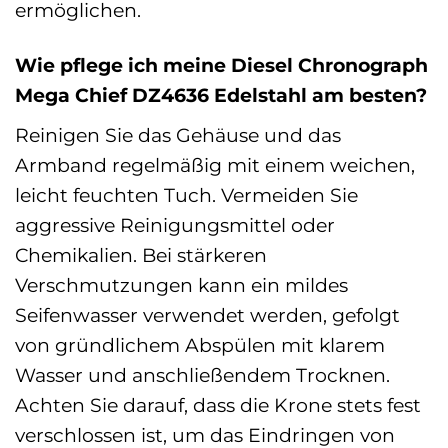
ermöglichen.
Wie pflege ich meine Diesel Chronograph
Mega Chief DZ4636 Edelstahl am besten?
Reinigen Sie das Gehäuse und das
Armband regelmäßig mit einem weichen,
leicht feuchten Tuch. Vermeiden Sie
aggressive Reinigungsmittel oder
Chemikalien. Bei stärkeren
Verschmutzungen kann ein mildes
Seifenwasser verwendet werden, gefolgt
von gründlichem Abspülen mit klarem
Wasser und anschließendem Trocknen.
Achten Sie darauf, dass die Krone stets fest
verschlossen ist, um das Eindringen von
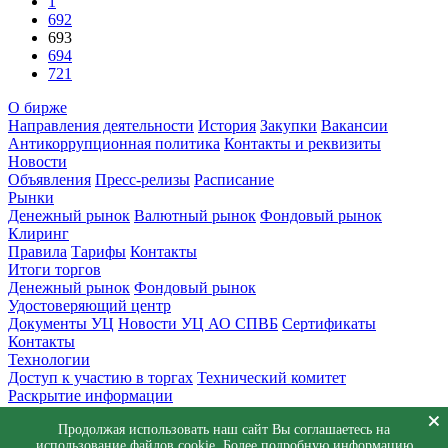
1
692
693
694
721
О бирже
Направления деятельности
История
Закупки
Вакансии
Антикоррупционная политика
Контакты и реквизиты
Новости
Объявления
Пресс-релизы
Расписание
Рынки
Денежный рынок
Валютный рынок
Фондовый рынок
Клиринг
Правила
Тарифы
Контакты
Итоги торгов
Денежный рынок
Фондовый рынок
Удостоверяющий центр
Документы УЦ
Новости УЦ АО СПВБ
Сертификаты
Контакты
Технологии
Доступ к участию в торгах
Технический комитет
Раскрытие информации
Приемная
Продолжая использовать наш сайт Вы соглашаетесь на
Обращения
Заявка в техническую поддержку
использование файлов cookie. Более подробную информацию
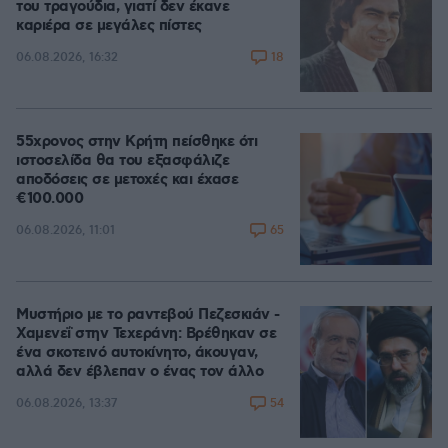
του τραγούδια, γιατί δεν έκανε
καριέρα σε μεγάλες πίστες
18
06.08.2026, 16:32
55χρονος στην Κρήτη πείσθηκε ότι
ιστοσελίδα θα του εξασφάλιζε
αποδόσεις σε μετοχές και έχασε
€100.000
65
06.08.2026, 11:01
Μυστήριο με το ραντεβού Πεζεσκιάν -
Χαμενεΐ στην Τεχεράνη: Βρέθηκαν σε
ένα σκοτεινό αυτοκίνητο, άκουγαν,
αλλά δεν έβλεπαν ο ένας τον άλλο
54
06.08.2026, 13:37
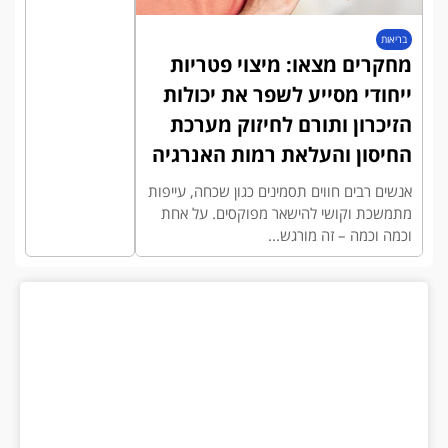
בריאות
מחקרים מצאו: מיצוי פטריות
ייחודי מסייע לשפר את יכולות
הזיכרון ותורם לחיזוק מערכת
החיסון והעלאת רמות האנרגיה
אנשים רבים חווים תסמינים כגון שכחה, עייפות
מתמשכת וקושי להישאר מפוקסים. על אחת
וכמה וכמה – זה מורגש...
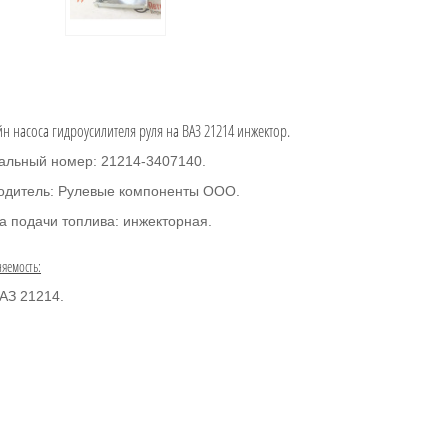
н насоса гидроусилителя руля на ВАЗ 21214 инжектор.
альный номер: 21214-3407140.
одитель: Рулевые компоненты ООО.
а подачи топлива: инжекторная.
яемость:
АЗ 21214.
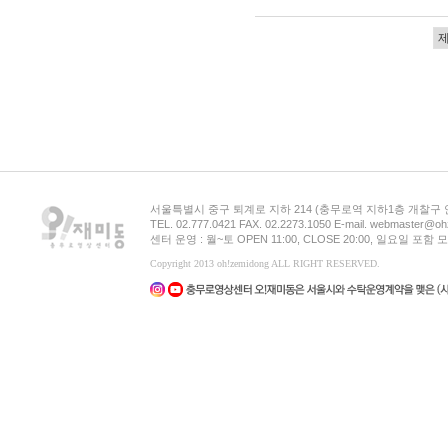
서울특별시 중구 퇴계로 지하 214 (충무로역 지하1층 개찰구
TEL. 02.777.0421 FAX. 02.2273.1050 E-mail. webmaster@oh
센터 운영 : 월~토 OPEN 11:00, CLOSE 20:00, 일요일 포
Copyright 2013 oh!zemidong ALL RIGHT RESERVED.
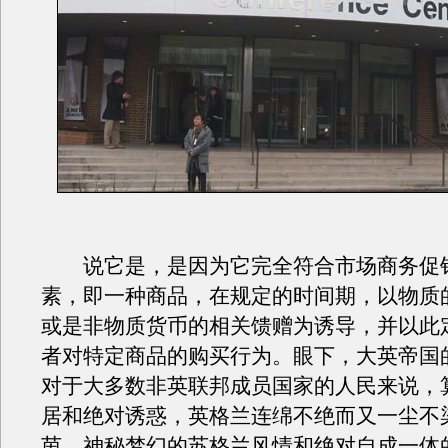
说它是，是因为它完全符合市场商务促
素，即一种商品，在规定的时间期，以物质
或是非物质货币的相关馈赠为诱导，并以此
者对特定商品的购买行为。眼下，大英帝国
对于大多数非英联邦成员国家的人民来说，
居和绝对诱惑，英格兰连绵不绝而又一尘不
茵，神秘梦幻的苏格兰风情和绝对自成一体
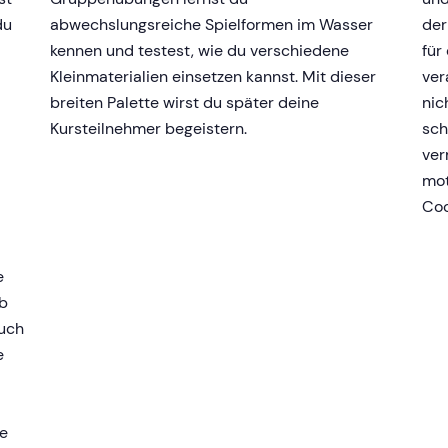
du
abwechslungsreiche Spielformen im Wasser
der
kennen und testest, wie du verschiedene
für
Kleinmaterialien einsetzen kannst. Mit dieser
ver
breiten Palette wirst du später deine
nic
Kursteilnehmer begeistern.
sch
ver
mot
Coo
e
lb
auch
e
ne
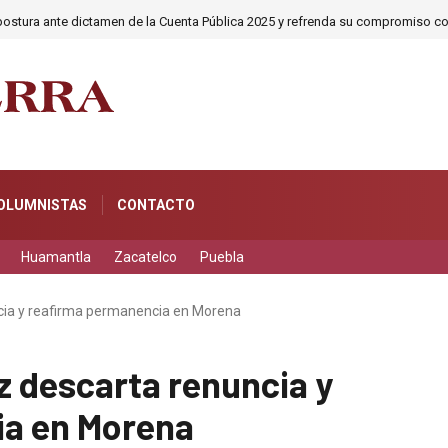
postura ante dictamen de la Cuenta Pública 2025 y refrenda su compromiso co
OLUMNISTAS
CONTACTO
Huamantla
Zacatelco
Puebla
cia y reafirma permanencia en Morena
z descarta renuncia y
ia en Morena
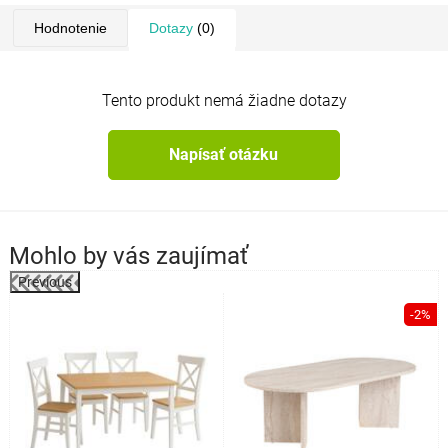
Hodnotenie
Dotazy
(0)
Tento produkt nemá žiadne dotazy
Napísať otázku
Mohlo by vás zaujímať
Previous
%
-2%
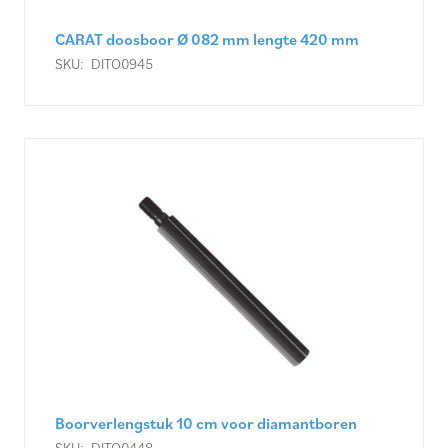
CARAT doosboor Ø 082 mm lengte 420 mm
SKU:
DITO0945
Boorverlengstuk 10 cm voor diamantboren
SKU:
DITO0448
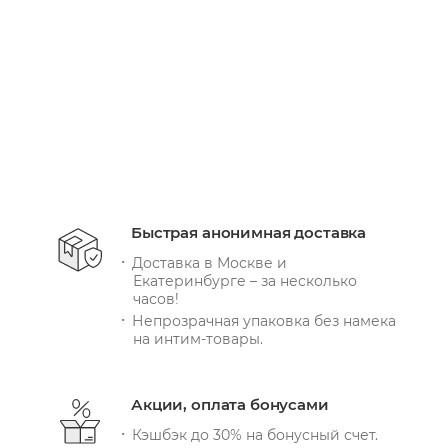
+ 9198 бонусов
В КОРЗИНУ
Быстрая анонимная доставка
Доставка в Москве и
Екатеринбурге – за несколько
часов!
Непрозрачная упаковка без намека
на интим-товары.
Акции, оплата бонусами
Кэшбэк до 30% на бонусный счет.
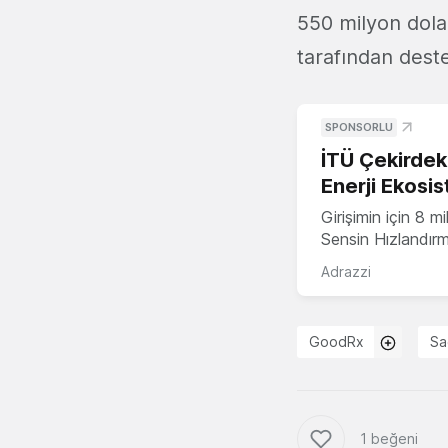
550 milyon dolar
tarafından dest
SPONSORLU
İTÜ Çekirdek,
Enerji Ekosis
Girişimin için 8 
Sensin Hızlandır
Adrazzi
GoodRx
Sağ
1 beğeni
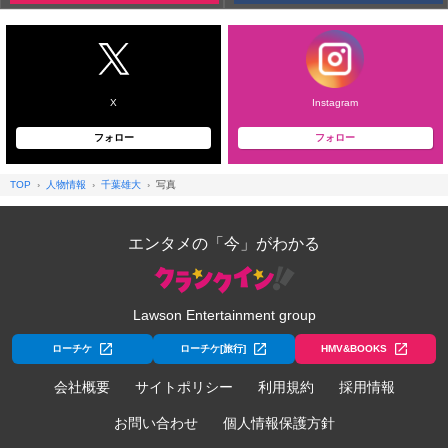
X
Instagram
フォロー
フォロー
TOP
人物情報
千葉雄大
写真
エンタメの「今」がわかる
Lawson Entertainment group
ローチケ
ローチケ[旅行]
HMV&BOOKS
会社概要
サイトポリシー
利用規約
採用情報
お問い合わせ
個人情報保護方針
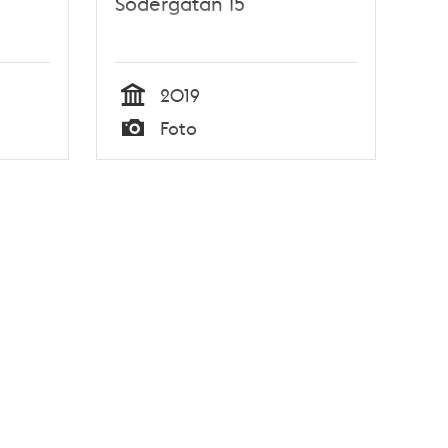
Södergatan 15
2019
Tid
Foto
Typ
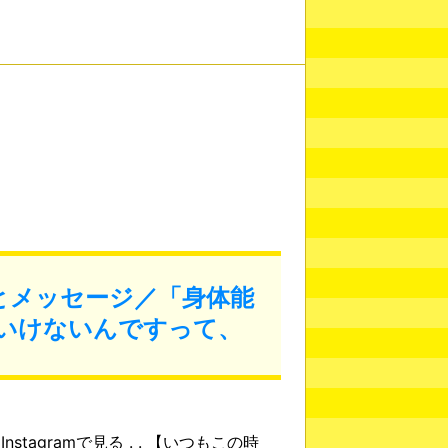
とメッセージ／「身体能
いけないんですって、
nstagramで見る . . 【いつもこの時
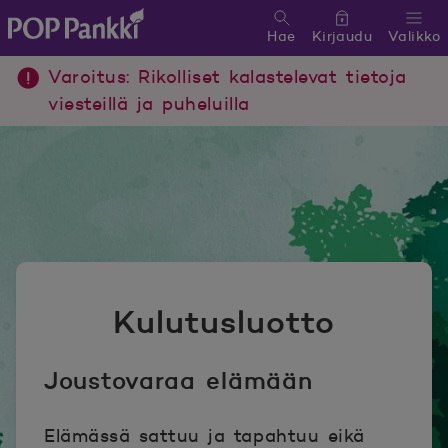
Hae
Kirjaudu
Valikko
POP Pankki, etusivulle
Varoitus: Rikolliset kalastelevat tietoja
viesteillä ja puheluilla
Kulutusluotto
Joustovaraa elämään
Elämässä sattuu ja tapahtuu eikä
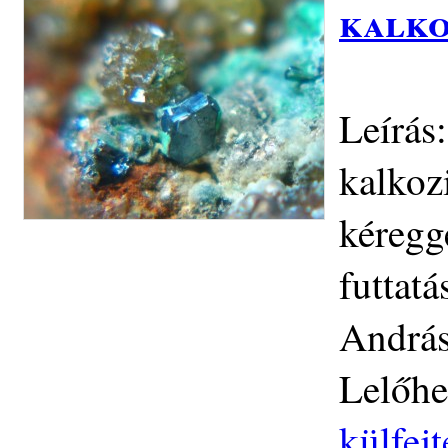
kalko
Leírás
kalkoz
kéregg
futtat
András
Lelőhe
külfej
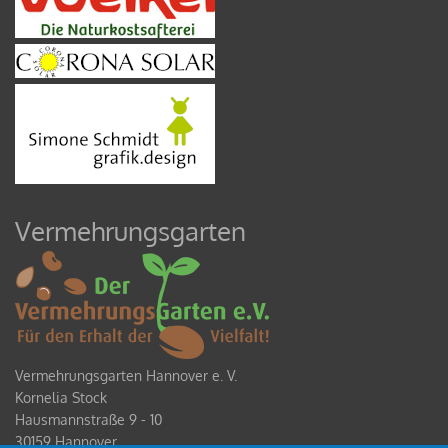
Vermehrungsgarten
Vermehrungsgarten Hannover e. V.
Kornelia Stock
Hausmannstraße 9 - 10
30159 Hannover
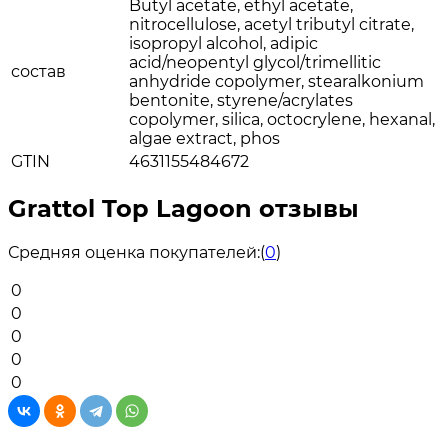
Butyl acetate, ethyl acetate,
nitrocellulose, acetyl tributyl citrate,
isopropyl alcohol, adipic
acid/neopentyl glycol/trimellitic
состав
anhydride copolymer, stearalkonium
bentonite, styrene/acrylates
copolymer, silica, octocrylene, hexanal,
algae extract, phos
GTIN
4631155484672
Grattol Top Lagoon отзывы
Средняя оценка покупателей:
(
0
)
0
0
0
0
0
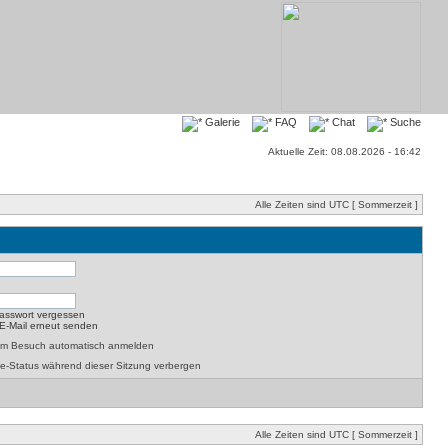
Galerie
FAQ
Chat
Suche
Aktuelle Zeit: 08.08.2026 - 16:42
Alle Zeiten sind UTC [ Sommerzeit ]
asswort vergessen
-E-Mail erneut senden
dem Besuch automatisch anmelden
e-Status während dieser Sitzung verbergen
Alle Zeiten sind UTC [ Sommerzeit ]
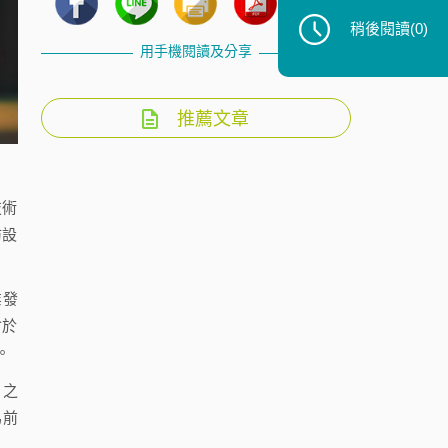
稍後閱讀
(0)
用手機閱讀及分享
推薦文章
技術
防設
業發
會於
。
）之
為前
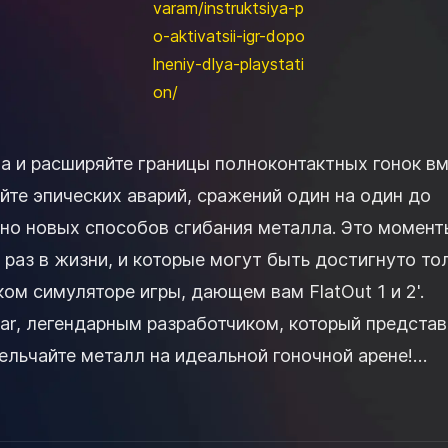
varam/instruktsiya-p
o-aktivatsii-igr-dopo
lneniy-dlya-playstati
on/
а и расширяйте границы полноконтактных гонок в
йте эпических аварий, сражений один на один до
но новых способов сгибания металла. Это момент
раз в жизни, и которые могут быть достигнуто то
ком симуляторе игры, дающем вам FlatOut 1 и 2'.
ar, легендарным разработчиком, который представ
ельчайте металл на идеальной гоночной арене!
Потрясающие автомобили - с...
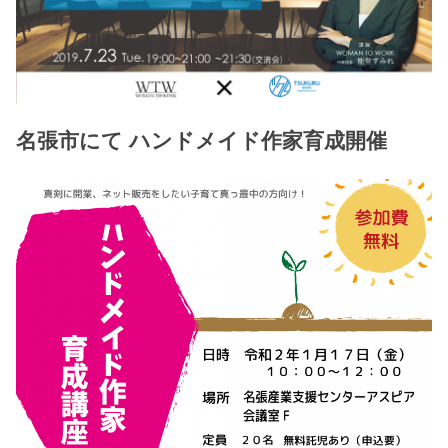
名張市にて ハンドメイド作家育成開催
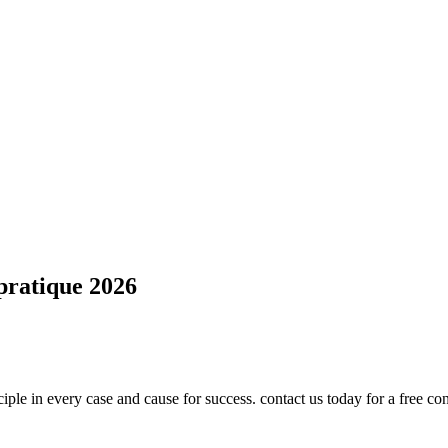
pratique 2026
Politique de confidentialité
nciple in every case and cause for success. contact us today for a free co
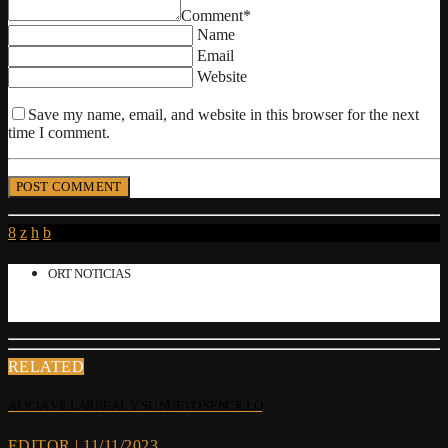
Comment*
Name
Email
Website
Save my name, email, and website in this browser for the next
time I comment.
ORT NOTICIAS
RELATED
ALICIA VILLARREAL Y SU NUEVO SENCILLO
EDITOR | 11/11/2023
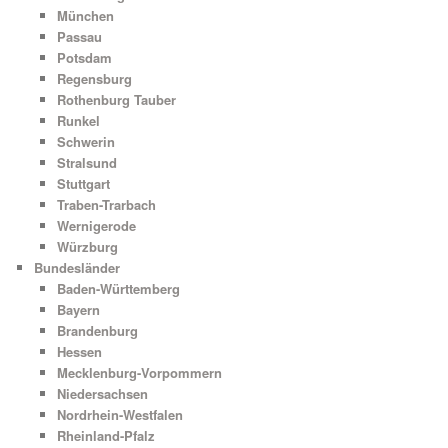
München
Passau
Potsdam
Regensburg
Rothenburg Tauber
Runkel
Schwerin
Stralsund
Stuttgart
Traben-Trarbach
Wernigerode
Würzburg
Bundesländer
Baden-Württemberg
Bayern
Brandenburg
Hessen
Mecklenburg-Vorpommern
Niedersachsen
Nordrhein-Westfalen
Rheinland-Pfalz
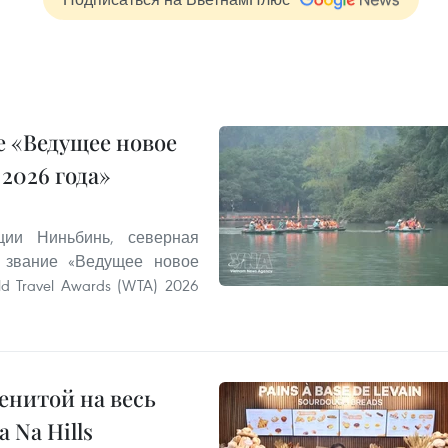
 «Ведущее новое
2026 года»
ии Ниньбинь, северная
 звание «Ведущее новое
 Travel Awards (WTA) 2026
енитой на весь
 Na Hills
—————
Copy each line from the records above that includes the string "dieser".

Kleinmaterialien einsetzen kannst. Mit dieser
e-Status während dieser Sitzung verbergen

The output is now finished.